Я взбодрился, и ей богу, помолодел, ей-богу сбросил этак годков двадцать. Что с нами делает любовь? Даже если нас не любят, а просто жалеют.
– И что ты предлагаешь, Дина? – старость цеплялось за молодость. Старость не верила в свои силы.
– Я предлагаю доказать, что вы ни кто иной, как Григорий Карманов! Что вы живы-живехоньки! И, следовательно, убийства никакого не было! И быть не могло, если нет даже трупа!

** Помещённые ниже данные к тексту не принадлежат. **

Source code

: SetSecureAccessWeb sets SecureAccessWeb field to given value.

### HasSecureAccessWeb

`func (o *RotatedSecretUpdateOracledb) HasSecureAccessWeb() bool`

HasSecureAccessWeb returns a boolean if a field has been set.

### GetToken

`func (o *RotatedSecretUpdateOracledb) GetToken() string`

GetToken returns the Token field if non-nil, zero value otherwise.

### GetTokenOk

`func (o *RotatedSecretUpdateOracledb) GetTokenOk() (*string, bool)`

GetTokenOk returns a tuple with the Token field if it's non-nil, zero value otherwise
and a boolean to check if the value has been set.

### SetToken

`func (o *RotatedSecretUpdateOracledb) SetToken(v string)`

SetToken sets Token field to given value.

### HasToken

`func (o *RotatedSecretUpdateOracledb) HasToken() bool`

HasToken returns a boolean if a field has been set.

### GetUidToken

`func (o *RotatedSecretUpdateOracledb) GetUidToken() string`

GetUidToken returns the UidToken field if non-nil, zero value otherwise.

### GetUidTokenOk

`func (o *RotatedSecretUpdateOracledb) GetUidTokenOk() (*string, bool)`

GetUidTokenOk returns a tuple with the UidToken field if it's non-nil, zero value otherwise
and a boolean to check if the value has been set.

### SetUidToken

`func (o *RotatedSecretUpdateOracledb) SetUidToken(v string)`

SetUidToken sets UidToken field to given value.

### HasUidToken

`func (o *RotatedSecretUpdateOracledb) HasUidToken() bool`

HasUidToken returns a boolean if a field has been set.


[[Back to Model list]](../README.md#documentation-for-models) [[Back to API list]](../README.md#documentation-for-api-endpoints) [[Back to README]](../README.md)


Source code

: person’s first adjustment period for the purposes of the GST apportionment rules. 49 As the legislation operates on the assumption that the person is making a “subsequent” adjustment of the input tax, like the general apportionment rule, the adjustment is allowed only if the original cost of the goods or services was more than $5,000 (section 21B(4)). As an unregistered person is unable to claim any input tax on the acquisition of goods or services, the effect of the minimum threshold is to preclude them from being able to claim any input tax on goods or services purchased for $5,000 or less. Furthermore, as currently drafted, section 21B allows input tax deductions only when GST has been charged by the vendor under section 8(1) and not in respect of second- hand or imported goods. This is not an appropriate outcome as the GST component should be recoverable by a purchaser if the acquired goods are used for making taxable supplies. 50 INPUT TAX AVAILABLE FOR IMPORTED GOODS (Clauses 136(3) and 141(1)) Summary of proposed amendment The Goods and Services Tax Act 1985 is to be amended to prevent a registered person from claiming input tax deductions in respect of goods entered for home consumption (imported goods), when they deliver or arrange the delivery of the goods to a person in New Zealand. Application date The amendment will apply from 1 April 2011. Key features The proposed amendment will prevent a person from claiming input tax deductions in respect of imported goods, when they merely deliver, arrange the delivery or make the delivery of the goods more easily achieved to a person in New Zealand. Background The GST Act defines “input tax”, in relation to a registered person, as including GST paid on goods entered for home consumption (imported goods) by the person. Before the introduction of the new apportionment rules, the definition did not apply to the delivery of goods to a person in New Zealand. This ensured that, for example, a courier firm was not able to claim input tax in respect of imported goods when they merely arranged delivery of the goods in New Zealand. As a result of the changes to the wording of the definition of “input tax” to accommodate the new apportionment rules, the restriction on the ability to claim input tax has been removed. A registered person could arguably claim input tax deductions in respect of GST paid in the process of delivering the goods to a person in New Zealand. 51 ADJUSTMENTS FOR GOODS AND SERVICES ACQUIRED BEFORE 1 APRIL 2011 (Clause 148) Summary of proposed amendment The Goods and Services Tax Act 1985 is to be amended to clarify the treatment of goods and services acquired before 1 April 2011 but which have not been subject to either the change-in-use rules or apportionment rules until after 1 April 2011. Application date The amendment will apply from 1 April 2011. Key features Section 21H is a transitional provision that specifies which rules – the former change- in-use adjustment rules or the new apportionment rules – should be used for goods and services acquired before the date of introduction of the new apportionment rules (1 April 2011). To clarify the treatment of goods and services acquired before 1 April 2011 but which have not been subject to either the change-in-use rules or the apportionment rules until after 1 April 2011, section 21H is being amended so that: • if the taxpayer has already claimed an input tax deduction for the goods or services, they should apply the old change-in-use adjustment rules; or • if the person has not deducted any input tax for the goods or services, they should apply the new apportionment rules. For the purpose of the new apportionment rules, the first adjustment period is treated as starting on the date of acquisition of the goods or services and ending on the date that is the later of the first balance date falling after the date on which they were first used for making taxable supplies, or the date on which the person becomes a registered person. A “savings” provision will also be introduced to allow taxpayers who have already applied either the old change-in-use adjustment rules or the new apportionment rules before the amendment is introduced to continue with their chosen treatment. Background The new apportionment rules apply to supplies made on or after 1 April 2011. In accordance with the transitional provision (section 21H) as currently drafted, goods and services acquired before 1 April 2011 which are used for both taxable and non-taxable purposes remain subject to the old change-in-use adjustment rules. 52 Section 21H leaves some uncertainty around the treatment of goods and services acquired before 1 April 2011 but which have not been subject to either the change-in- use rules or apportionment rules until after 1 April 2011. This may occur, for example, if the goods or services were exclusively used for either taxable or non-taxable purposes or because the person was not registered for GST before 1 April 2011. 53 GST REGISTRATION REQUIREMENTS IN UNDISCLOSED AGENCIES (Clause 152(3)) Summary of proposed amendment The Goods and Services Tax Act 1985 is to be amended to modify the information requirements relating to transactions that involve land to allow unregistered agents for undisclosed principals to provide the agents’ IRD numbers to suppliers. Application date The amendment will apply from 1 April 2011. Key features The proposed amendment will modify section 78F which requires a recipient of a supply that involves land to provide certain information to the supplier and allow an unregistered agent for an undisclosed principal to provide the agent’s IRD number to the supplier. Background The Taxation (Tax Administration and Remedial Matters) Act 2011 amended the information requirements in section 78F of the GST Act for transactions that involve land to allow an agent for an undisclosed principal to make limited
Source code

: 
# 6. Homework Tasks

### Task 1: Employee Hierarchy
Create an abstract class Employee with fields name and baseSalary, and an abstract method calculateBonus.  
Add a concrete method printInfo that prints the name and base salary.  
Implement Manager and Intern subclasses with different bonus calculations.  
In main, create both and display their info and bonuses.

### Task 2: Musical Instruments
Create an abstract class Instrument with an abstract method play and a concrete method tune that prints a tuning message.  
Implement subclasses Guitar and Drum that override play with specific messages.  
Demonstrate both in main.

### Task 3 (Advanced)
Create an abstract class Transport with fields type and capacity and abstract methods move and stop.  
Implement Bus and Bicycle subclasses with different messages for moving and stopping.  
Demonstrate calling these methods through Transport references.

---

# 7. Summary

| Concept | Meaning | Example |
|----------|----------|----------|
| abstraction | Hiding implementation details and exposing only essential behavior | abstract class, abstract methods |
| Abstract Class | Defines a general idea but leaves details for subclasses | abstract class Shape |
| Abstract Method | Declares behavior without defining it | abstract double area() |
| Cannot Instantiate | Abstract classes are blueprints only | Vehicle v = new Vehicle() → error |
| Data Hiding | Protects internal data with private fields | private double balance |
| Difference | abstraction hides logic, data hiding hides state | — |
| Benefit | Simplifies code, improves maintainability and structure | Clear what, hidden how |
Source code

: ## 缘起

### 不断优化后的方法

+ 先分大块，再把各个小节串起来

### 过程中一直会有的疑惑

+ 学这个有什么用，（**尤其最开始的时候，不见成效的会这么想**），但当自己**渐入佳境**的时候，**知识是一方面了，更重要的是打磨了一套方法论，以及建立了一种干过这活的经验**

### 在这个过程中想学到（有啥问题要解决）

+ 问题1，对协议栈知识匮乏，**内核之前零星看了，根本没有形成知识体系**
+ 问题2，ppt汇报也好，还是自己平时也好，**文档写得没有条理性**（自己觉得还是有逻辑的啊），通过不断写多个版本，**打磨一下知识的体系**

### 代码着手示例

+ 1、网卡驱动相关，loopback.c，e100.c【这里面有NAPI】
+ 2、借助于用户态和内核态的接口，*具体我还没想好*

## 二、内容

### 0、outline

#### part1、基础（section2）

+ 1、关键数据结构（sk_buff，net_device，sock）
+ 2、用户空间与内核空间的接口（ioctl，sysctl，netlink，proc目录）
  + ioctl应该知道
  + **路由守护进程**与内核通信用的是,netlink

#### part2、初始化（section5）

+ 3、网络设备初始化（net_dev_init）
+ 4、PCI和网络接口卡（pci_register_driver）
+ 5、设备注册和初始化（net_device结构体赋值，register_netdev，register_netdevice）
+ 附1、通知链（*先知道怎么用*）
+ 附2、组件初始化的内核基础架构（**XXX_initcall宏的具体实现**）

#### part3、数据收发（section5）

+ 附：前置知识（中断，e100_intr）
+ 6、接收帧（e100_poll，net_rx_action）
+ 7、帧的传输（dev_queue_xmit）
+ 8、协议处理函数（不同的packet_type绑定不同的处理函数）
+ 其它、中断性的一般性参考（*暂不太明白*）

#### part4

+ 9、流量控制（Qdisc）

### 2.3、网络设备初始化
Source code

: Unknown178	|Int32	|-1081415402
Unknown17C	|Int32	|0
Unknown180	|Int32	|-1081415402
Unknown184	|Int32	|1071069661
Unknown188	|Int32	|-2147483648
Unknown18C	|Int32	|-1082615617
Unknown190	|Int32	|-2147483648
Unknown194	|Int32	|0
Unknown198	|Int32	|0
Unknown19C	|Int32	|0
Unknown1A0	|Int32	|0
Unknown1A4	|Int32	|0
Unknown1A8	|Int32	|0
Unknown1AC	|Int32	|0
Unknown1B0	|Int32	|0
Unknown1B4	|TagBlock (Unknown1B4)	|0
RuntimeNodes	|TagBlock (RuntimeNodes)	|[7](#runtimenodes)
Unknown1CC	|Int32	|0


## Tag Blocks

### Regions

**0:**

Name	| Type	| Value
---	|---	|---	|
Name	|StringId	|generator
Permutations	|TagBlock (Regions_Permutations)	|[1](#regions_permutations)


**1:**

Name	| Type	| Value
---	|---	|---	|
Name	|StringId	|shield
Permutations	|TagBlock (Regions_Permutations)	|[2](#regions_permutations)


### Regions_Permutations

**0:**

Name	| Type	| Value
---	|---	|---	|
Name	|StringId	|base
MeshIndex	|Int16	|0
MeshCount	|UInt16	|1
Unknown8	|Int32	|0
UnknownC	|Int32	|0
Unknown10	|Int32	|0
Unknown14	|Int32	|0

– Дина, Дина, но как? – мое сердце заколотилось. Комок в горле застрял, как тогда, в детстве, в яблочном саду. И этот комок – целая жизнь. Стоит только откашляться и выплюнуть. Мне вдруг показалось, что я могу умереть. Нет, мне одного часа мало. Мне нужно доказать. И значит выжить. Чтобы увидеть улицу в свете фонарей. И услышать молчание ночи. И дождаться гудка паровоза. – Как, Дина, как?
– Сдать свою кровь.
Я вновь постарел в один миг. Сгорбился. И опустил руки вдоль кресла. Господи, как просто. Действительно, просто сдать свою кровь. Это она на глобусе. Это она в подвале. Кровь от случайно порезанного пальца. И как я раньше до этого не додумался? Или не пожелал додуматься? Что я скажу, если сдам кровь? Вернее, что это изменит, если я смогу доказать. Разве что не сяду в тюрьму. А остальное? Я вдруг представил лицо Таси, искаженное торжеством и злобой! Ее час наступил! Перед ней ее парень! Гришка Карманов, который не захотел жениться на ней! Который ее унижал бедностью и пьянством! Что теперь из него вышло? Уродливый дряхлый старик! Я вдруг представил лицо репортеров, которые, как голодные волки, набросятся на меня. Сенсация века! За пару жалких месяцев молодой цветущий парень превратился в жалкого старикашку! Я даже представил Косулек, которые шарахаются от меня в страхе! Почему-то Косульки меня расстроили до слез. Они даже не захотят рассуждать со мной об искусстве! Я же не аристократичный старик! И Сенечка побоится ко мне забегать. И Роман обледенит мою кровь своим взглядом. Он повзрослевший Кай, он это сумеет. А Дина… Что скажет Дина, если это окажется правдой. Если я и есть тот парень, в которого она влюбилась с первого взгляда. Дина, господи, я не подумал! Дина! Почему она это сказала! Спастись, если сдать кровь! Она же ничего не знает, и знать не может!